Property speculation as a means getting rich quick is a long-standing New Zealand tradition.
The 1870s was when most European settlers arrived here. They arrived to find most available land bought up by the settlers who arrived in the 1850s. The immigrants of the 1870s had usually come to the other side of the world to escape landed wealth and rented hovels.
The demand for land in New Zelaland lead to the Land Wars and massive land confiscations in breach of the Treaty of Waitangi. It also lead to King Dick Seddon and his Liberal party breaking up the great estates in the 1890s. Itis worth bearing in mind that ultimately, the wealth of most land-owners in New Zelaland is stolen from Maori.
For a brief period, New Zealand was remote and land was cheap and available.
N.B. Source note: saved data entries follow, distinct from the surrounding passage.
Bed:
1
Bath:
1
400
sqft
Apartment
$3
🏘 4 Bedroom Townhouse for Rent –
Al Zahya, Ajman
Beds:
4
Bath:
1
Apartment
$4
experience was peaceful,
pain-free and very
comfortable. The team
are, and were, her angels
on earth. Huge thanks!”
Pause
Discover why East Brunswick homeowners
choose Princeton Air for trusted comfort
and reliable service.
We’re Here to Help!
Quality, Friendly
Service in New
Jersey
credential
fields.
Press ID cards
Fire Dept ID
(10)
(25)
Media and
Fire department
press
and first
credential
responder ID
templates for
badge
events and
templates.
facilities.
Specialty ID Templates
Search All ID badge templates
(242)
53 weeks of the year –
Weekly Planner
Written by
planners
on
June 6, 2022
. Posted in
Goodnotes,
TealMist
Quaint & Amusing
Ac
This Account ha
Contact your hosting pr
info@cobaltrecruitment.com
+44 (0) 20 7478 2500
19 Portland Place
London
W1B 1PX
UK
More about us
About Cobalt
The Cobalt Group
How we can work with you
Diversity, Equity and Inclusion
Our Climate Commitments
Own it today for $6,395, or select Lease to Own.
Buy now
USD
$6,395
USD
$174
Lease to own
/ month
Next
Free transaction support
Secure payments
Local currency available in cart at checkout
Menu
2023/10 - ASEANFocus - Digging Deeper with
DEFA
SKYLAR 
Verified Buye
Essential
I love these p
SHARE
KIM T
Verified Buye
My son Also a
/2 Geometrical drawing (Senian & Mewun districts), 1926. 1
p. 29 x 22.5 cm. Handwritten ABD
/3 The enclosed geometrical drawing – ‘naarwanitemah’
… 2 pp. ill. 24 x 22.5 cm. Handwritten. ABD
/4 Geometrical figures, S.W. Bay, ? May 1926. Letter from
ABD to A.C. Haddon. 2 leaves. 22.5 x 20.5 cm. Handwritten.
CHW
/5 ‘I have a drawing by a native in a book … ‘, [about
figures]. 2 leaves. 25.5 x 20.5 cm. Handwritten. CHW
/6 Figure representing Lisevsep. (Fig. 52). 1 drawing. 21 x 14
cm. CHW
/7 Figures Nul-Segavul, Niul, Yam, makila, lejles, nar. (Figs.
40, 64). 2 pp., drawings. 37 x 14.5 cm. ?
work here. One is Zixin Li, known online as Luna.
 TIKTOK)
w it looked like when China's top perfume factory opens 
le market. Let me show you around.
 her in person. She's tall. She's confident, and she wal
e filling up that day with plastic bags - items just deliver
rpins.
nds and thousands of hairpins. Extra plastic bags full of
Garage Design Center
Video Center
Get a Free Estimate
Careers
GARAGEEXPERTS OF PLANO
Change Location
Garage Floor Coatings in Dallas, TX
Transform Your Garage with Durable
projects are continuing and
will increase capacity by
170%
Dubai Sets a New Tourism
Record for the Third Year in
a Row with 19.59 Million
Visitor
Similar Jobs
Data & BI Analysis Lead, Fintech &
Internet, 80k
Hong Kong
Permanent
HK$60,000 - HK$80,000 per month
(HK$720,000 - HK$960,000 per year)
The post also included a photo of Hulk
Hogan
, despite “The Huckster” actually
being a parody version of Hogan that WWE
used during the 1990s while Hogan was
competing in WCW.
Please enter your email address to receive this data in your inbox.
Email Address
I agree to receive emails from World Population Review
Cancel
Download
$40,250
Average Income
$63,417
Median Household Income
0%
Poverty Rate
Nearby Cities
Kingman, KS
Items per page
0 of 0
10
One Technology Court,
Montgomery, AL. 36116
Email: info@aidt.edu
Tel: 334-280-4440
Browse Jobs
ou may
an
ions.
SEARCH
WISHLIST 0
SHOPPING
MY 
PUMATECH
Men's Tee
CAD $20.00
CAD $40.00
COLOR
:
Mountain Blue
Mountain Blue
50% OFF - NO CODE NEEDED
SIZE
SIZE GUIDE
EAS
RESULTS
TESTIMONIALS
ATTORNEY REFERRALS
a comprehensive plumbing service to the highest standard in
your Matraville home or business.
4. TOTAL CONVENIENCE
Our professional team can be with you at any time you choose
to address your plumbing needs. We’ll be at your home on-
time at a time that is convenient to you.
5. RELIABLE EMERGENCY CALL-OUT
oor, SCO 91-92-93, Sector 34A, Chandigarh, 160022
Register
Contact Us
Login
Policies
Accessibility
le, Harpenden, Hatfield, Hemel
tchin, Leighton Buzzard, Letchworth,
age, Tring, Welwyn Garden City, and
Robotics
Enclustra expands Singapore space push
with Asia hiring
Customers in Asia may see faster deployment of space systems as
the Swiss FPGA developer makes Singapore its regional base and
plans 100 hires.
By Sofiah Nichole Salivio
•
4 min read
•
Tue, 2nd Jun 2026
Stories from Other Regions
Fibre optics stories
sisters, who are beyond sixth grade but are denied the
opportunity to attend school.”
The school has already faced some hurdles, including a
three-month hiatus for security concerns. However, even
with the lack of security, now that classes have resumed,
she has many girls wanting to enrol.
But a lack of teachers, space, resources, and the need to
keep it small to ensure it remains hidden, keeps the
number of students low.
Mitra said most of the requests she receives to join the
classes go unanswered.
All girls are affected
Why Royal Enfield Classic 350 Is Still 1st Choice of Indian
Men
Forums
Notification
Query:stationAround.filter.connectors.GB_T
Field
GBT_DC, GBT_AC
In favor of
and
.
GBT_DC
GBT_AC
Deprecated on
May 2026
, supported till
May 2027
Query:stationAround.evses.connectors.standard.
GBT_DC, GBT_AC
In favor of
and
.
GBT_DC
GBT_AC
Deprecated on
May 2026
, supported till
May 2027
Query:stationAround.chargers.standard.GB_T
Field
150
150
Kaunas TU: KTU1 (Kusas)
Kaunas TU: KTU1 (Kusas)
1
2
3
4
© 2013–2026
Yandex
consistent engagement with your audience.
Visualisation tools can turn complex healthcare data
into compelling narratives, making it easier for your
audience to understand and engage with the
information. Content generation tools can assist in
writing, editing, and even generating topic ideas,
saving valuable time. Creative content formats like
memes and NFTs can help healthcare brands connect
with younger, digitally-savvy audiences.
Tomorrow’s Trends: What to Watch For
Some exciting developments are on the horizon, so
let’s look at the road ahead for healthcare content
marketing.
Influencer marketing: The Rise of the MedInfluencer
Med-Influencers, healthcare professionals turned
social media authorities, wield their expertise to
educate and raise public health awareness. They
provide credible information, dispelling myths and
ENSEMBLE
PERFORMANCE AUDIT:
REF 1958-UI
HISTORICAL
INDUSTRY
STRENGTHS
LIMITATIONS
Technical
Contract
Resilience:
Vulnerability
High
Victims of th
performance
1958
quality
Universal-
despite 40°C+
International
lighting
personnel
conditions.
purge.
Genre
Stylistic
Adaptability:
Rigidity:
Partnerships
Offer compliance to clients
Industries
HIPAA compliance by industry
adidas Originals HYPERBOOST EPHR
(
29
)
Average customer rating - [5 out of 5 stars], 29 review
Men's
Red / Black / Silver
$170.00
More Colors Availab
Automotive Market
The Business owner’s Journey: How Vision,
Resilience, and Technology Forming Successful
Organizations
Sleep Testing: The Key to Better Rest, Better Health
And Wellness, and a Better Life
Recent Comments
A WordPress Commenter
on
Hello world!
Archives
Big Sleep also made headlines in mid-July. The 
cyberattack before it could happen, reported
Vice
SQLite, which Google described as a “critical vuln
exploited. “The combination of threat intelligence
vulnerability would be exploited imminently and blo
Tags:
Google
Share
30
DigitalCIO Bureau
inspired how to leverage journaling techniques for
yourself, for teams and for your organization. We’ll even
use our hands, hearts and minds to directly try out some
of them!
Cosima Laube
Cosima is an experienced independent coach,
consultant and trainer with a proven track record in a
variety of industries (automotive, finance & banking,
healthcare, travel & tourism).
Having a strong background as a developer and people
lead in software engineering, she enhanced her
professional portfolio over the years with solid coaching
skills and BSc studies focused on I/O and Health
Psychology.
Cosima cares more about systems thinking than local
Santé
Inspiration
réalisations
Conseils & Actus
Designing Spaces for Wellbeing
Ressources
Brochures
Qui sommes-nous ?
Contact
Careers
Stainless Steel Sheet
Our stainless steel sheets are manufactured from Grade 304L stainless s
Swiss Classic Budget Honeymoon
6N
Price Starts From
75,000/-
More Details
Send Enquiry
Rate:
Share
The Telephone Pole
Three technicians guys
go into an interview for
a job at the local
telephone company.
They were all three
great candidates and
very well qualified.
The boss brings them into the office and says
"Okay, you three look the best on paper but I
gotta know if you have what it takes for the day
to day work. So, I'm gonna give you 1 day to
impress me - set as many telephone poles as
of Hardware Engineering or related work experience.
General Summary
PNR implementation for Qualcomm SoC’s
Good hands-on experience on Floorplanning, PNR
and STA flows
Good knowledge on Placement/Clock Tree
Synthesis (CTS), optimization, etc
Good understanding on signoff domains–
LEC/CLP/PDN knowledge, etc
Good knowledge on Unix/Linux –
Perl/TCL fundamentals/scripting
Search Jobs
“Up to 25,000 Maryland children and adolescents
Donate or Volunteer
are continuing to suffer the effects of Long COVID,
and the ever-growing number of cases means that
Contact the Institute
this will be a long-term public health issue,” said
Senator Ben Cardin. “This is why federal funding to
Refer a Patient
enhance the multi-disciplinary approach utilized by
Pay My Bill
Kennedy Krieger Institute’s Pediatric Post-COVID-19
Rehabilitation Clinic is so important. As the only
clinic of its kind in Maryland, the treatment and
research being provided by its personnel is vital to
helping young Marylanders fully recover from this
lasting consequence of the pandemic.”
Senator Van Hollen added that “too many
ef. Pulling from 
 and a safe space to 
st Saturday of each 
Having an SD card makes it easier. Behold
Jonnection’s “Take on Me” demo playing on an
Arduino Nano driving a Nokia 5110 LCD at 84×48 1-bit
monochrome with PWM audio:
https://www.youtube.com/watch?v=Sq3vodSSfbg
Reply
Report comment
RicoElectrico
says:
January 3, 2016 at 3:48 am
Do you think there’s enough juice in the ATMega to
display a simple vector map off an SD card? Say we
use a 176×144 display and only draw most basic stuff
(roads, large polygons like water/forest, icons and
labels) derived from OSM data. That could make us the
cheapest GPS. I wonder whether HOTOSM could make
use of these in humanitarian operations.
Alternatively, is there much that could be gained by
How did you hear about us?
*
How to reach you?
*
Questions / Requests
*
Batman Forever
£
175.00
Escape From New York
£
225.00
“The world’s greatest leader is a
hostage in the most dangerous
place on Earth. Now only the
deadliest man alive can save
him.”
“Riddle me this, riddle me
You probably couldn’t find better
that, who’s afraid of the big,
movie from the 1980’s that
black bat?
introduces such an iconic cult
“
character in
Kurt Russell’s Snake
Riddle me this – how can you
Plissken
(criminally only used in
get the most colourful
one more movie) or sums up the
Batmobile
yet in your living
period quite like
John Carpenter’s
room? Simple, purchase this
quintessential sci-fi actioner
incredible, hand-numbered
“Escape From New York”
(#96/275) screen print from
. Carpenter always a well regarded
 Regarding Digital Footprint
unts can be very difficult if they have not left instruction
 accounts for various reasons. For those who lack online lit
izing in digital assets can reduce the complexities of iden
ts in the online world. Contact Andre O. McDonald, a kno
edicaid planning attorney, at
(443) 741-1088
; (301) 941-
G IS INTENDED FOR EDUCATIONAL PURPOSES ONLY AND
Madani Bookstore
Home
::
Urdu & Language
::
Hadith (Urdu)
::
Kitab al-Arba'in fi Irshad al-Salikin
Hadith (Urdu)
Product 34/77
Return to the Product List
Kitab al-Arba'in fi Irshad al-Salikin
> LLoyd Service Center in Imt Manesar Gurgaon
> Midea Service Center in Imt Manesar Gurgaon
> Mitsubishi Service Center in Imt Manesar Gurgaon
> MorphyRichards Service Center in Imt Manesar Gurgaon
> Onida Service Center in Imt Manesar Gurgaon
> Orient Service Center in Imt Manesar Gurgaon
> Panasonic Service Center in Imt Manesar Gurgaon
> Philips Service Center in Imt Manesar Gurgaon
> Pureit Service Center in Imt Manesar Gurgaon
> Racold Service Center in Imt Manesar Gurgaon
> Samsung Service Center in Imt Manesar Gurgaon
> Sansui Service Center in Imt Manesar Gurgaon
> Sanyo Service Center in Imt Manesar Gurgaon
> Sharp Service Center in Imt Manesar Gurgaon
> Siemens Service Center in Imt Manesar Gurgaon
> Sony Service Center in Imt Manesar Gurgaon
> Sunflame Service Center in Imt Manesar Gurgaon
From the 1880s, we exported frozen lamb, a sought after luxury food of the time, directly to the centre of the world's biggest empire. From this and our wool and butter, we became wealthy.
Wakefield and others reacted to the Industrial Revolution destroying traditional British agricultural society by trying to create utopian, ordered, hierarchical versions of English and Scottish towns in New Zealand. But at the same time, Chartist socialism reacted to the negative effects of industralisation by demanding some sharing of the wealth and political power.
These Chartist socialist traditions came to NZ too.
So in the 20th Century, some of the wealth from our role as Britain's farm and as beneficiaries of a land-grab from the Tangata Whenua, was spread to the workers and the poor by strong unions and a caring welfare state.
The result of this was that within living memory, even young factory worker couples in New Zelaland could often buy a house. Buying a bach (or crib!) was within the sights of many. This strong cultural memory still drives us.
But New Zealand is no longer the sleepy, quarter acre, pavlova paradise that Austin Mitchell reported on 50 years ago. A revolution occurred. It started in 1984 and has not stopped. We now call it 'neoliberalism'.
Among other things, neoliberalism has involved deregulating finance so that there was an explosion of cheap credit. It also involved gutting unions in the name of productivity but with the promise of trickle-down.
A few got rich. All of us had access to the consumer goods denied us under Muldoon's fortress economy. We could borrow to pay houses and consumer goods more easily than ever before.
Neoliberalism meant that we had cheap imported goods, but we lost our high-paying protected jobs. There was no trickle-down - unless you count the cheap Japanese imported used cars.
For years, due to the purity of the neoliberal experiment in NZ, combined with the rights of Kiwis to live and work in Australia, thousands of us left annually to live in Australia.
Australia's mineral boom underpinning its wealth ended about the same time as China started on its debt binge. NZ-born Kiwis are returning home from Australia and not leaving in the first place. Those who left had to be replaced. Those new Kiwis occupied the homes vacated when many Kiwi-born New Zealanders departed for greener pastures.
More recently, the Government has been allowing record numbers of immigrants. Many have no hope of obtaining residency. But they have to live somewhere. They also often drive down the wages for jobs that NZ-born Kiwis would otherwise perform.
The Government has continued selling state houses because that is its long-standing ideology. It cannot conceive of any other response. The central planning involved in large-scale house building seems like something from a long forgotten semi-Stalinist past. How do you admit that your entire economic and worldview may be flawed? You don't. You deny there even is a problem or you blame someone else.
However, in fairness to the Government, the housing crisis is driven by a number of factors outside their control. These include a world economy and finance system based on debt and some historic and cultural factors unique to New Zealand.